The following is a journal entry.  While I generally know when I'm writing in my journal whether it's intended to be a personal entry or whether I'll edit and type it later as a blog post, I'm terribly behind on writing 'posts,' and I thought perhaps this would be, at least, a little glimpse into my daily life and thoughts, however banal they may be.  I've included a few notes for clarification.

It's been a lazy Saturday.  Not to say I've done nothing; I woke unbidden around 7:30.  Swept out the house, fixed a flat on the bike and cleaned it with a dry brush a bit, washed some clothes, went to Munada [our monthly traveling-market day] with Kapula and Dina, where I met some German travellers (who I think were some kind of volunteers in Ghana at some point), made banana bread, roasted groundnuts, hung out with the family some over lunch, read most of the newspaper filler that was in the box Beth's friends sent her.  Bathed, soaked my feet, painted my toenails blue to get  me out of my comfort zone.  (Also, they've been deep red for the past month and my two pink options are, I believe, in my makeup bag at the provincial office in Kasama.)  The girls were over (Kapula, Dina, Sarah, and Precious) and did some watercolor painting, nail painting, storybook-tamba'ing (note: ukutamba means to look at; I mix Mambwe and English frequently, even making verb creations through partial conjugations from both languages.)  Oh!  I finally finished my little ABC game too and they tried it out.  I'd planned to mark the Maths mock exams today, but Mr.
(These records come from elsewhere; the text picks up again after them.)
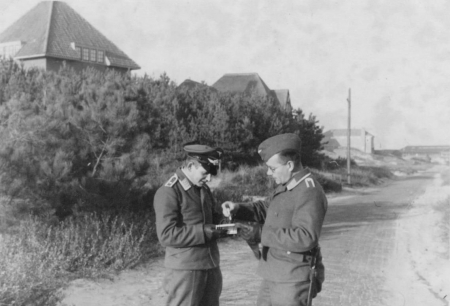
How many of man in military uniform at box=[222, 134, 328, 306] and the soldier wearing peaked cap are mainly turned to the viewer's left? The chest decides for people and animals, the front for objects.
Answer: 1

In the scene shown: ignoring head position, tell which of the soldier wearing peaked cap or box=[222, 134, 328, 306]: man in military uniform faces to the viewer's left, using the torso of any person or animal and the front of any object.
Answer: the man in military uniform

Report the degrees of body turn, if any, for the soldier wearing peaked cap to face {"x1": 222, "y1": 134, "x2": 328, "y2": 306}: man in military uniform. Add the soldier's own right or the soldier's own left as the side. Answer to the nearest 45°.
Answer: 0° — they already face them

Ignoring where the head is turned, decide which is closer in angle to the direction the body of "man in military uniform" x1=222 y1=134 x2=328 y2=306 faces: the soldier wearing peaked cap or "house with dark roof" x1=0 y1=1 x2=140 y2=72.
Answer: the soldier wearing peaked cap

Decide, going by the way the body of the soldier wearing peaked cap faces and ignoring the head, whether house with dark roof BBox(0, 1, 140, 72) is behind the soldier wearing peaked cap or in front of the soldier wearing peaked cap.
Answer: behind

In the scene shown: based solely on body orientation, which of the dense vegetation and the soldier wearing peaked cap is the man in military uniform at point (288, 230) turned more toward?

M. finished them.

There's no boredom.  Always something to do.  I'm still trying to find a sense of peace, of picking one thing and doing it and not worrying about the 20 other things on my list.  Being in the moment.  Not worrying about what's expected of me or what I should be doing.  Trying to ask myself, "What, exactly, do I want to do, right now?"  Luckily for me, chores like laundry and tap'ing manzi (there I go with another mixed verb conjugation; ukutapa amanzi means to draw water) do fit in there, or I'd be hungry and dirty a lot.  But even as I write this, my mind wanders to the 2 books I'm reading.  Letters to write.  The screen adaptation of Nine Hills to Nambonkaha that's sat untouched for over a year.  Paintings to make.  The bit of sewing that remains on the third cushion cover.  Prep for the term--I've done so little~!  And rebuilding the ulusasa (bathing shelter), and thatching repair, and concrete, all things I want to look into--if not finish--within the next 3 weeks.

But a lazy day is OK.  Quieting my mind is good.  Racing thoughts fill mental space but actual do...not much.  It's been a good day, a peaceful one, and the fire should be going again so I can put on water for tea and for the flask (thermos) as the last remnants of light slip away.